* EXERCISE BRIEF *
Can you transcribe the text of every entry below word for word, omitting the pictures?

━━ DATASET RECORDS

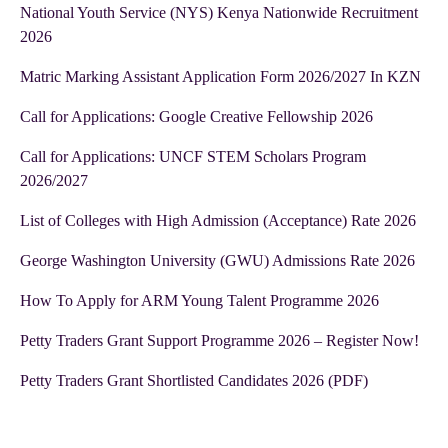
National Youth Service (NYS) Kenya Nationwide Recruitment
2026
Matric Marking Assistant Application Form 2026/2027 In KZN
Call for Applications: Google Creative Fellowship 2026
Call for Applications: UNCF STEM Scholars Program
2026/2027
List of Colleges with High Admission (Acceptance) Rate 2026
George Washington University (GWU) Admissions Rate 2026
How To Apply for ARM Young Talent Programme 2026
Petty Traders Grant Support Programme 2026 – Register Now!
Petty Traders Grant Shortlisted Candidates 2026 (PDF)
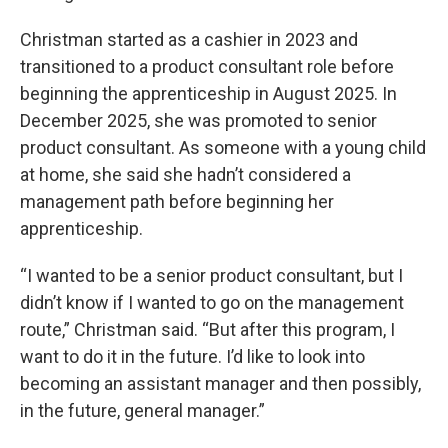
Christman started as a cashier in 2023 and
transitioned to a product consultant role before
beginning the apprenticeship in August 2025. In
December 2025, she was promoted to senior
product consultant. As someone with a young child
at home, she said she hadn’t considered a
management path before beginning her
apprenticeship.
“I wanted to be a senior product consultant, but I
didn’t know if I wanted to go on the management
route,” Christman said. “But after this program, I
want to do it in the future. I’d like to look into
becoming an assistant manager and then possibly,
in the future, general manager.”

━━━━

* TASK SOLUTION *
National Youth Service (NYS) Kenya Nationwide Recruitment
2026
Matric Marking Assistant Application Form 2026/2027 In KZN
Call for Applications: Google Creative Fellowship 2026
Call for Applications: UNCF STEM Scholars Program
2026/2027
List of Colleges with High Admission (Acceptance) Rate 2026
George Washington University (GWU) Admissions Rate 2026
How To Apply for ARM Young Talent Programme 2026
Petty Traders Grant Support Programme 2026 – Register Now!
Petty Traders Grant Shortlisted Candidates 2026 (PDF)
Christman started as a cashier in 2023 and
transitioned to a product consultant role before
beginning the apprenticeship in August 2025. In
December 2025, she was promoted to senior
product consultant. As someone with a young child
at home, she said she hadn’t considered a
management path before beginning her
apprenticeship.
“I wanted to be a senior product consultant, but I
didn’t know if I wanted to go on the management
route,” Christman said. “But after this program, I
want to do it in the future. I’d like to look into
becoming an assistant manager and then possibly,
in the future, general manager.”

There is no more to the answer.